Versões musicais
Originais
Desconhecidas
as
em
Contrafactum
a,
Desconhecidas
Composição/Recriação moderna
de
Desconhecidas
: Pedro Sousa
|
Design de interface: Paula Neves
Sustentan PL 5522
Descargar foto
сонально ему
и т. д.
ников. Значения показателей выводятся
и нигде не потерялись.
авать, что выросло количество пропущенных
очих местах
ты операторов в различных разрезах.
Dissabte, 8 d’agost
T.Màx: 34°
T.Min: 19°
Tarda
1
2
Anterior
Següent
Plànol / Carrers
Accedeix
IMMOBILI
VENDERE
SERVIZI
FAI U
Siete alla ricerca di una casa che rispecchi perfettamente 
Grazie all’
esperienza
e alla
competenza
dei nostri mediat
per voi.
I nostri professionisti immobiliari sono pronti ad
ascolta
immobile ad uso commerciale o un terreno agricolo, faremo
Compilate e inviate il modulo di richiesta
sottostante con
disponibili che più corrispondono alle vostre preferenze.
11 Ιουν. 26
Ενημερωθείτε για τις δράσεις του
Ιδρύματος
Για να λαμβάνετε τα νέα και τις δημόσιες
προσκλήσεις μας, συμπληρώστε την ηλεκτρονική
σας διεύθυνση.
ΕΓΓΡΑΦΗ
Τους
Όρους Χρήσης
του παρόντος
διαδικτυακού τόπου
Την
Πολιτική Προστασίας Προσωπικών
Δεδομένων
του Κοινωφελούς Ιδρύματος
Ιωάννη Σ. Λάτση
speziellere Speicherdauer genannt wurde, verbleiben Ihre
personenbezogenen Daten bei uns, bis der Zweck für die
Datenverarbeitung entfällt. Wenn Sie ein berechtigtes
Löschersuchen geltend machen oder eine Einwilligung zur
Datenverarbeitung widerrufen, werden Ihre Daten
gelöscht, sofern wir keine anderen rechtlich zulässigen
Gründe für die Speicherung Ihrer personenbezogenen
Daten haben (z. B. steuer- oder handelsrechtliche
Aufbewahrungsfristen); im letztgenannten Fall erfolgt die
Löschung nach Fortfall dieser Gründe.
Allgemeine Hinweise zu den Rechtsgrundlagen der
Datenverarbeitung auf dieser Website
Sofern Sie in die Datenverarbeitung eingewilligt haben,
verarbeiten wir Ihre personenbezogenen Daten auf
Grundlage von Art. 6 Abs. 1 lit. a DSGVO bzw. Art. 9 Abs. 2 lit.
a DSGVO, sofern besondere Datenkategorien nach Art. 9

How to complete this task:
Could you return the text of every record above line for line, without changing a single character?

Response to this exercise:
Versões musicais
Originais
Desconhecidas
as
em
Contrafactum
a,
Desconhecidas
Composição/Recriação moderna
de
Desconhecidas
: Pedro Sousa
|
Design de interface: Paula Neves
Sustentan PL 5522
Descargar foto
сонально ему
и т. д.
ников. Значения показателей выводятся
и нигде не потерялись.
авать, что выросло количество пропущенных
очих местах
ты операторов в различных разрезах.
Dissabte, 8 d’agost
T.Màx: 34°
T.Min: 19°
Tarda
1
2
Anterior
Següent
Plànol / Carrers
Accedeix
IMMOBILI
VENDERE
SERVIZI
FAI U
Siete alla ricerca di una casa che rispecchi perfettamente 
Grazie all’
esperienza
e alla
competenza
dei nostri mediat
per voi.
I nostri professionisti immobiliari sono pronti ad
ascolta
immobile ad uso commerciale o un terreno agricolo, faremo
Compilate e inviate il modulo di richiesta
sottostante con
disponibili che più corrispondono alle vostre preferenze.
11 Ιουν. 26
Ενημερωθείτε για τις δράσεις του
Ιδρύματος
Για να λαμβάνετε τα νέα και τις δημόσιες
προσκλήσεις μας, συμπληρώστε την ηλεκτρονική
σας διεύθυνση.
ΕΓΓΡΑΦΗ
Τους
Όρους Χρήσης
του παρόντος
διαδικτυακού τόπου
Την
Πολιτική Προστασίας Προσωπικών
Δεδομένων
του Κοινωφελούς Ιδρύματος
Ιωάννη Σ. Λάτση
speziellere Speicherdauer genannt wurde, verbleiben Ihre
personenbezogenen Daten bei uns, bis der Zweck für die
Datenverarbeitung entfällt. Wenn Sie ein berechtigtes
Löschersuchen geltend machen oder eine Einwilligung zur
Datenverarbeitung widerrufen, werden Ihre Daten
gelöscht, sofern wir keine anderen rechtlich zulässigen
Gründe für die Speicherung Ihrer personenbezogenen
Daten haben (z. B. steuer- oder handelsrechtliche
Aufbewahrungsfristen); im letztgenannten Fall erfolgt die
Löschung nach Fortfall dieser Gründe.
Allgemeine Hinweise zu den Rechtsgrundlagen der
Datenverarbeitung auf dieser Website
Sofern Sie in die Datenverarbeitung eingewilligt haben,
verarbeiten wir Ihre personenbezogenen Daten auf
Grundlage von Art. 6 Abs. 1 lit. a DSGVO bzw. Art. 9 Abs. 2 lit.
a DSGVO, sofern besondere Datenkategorien nach Art. 9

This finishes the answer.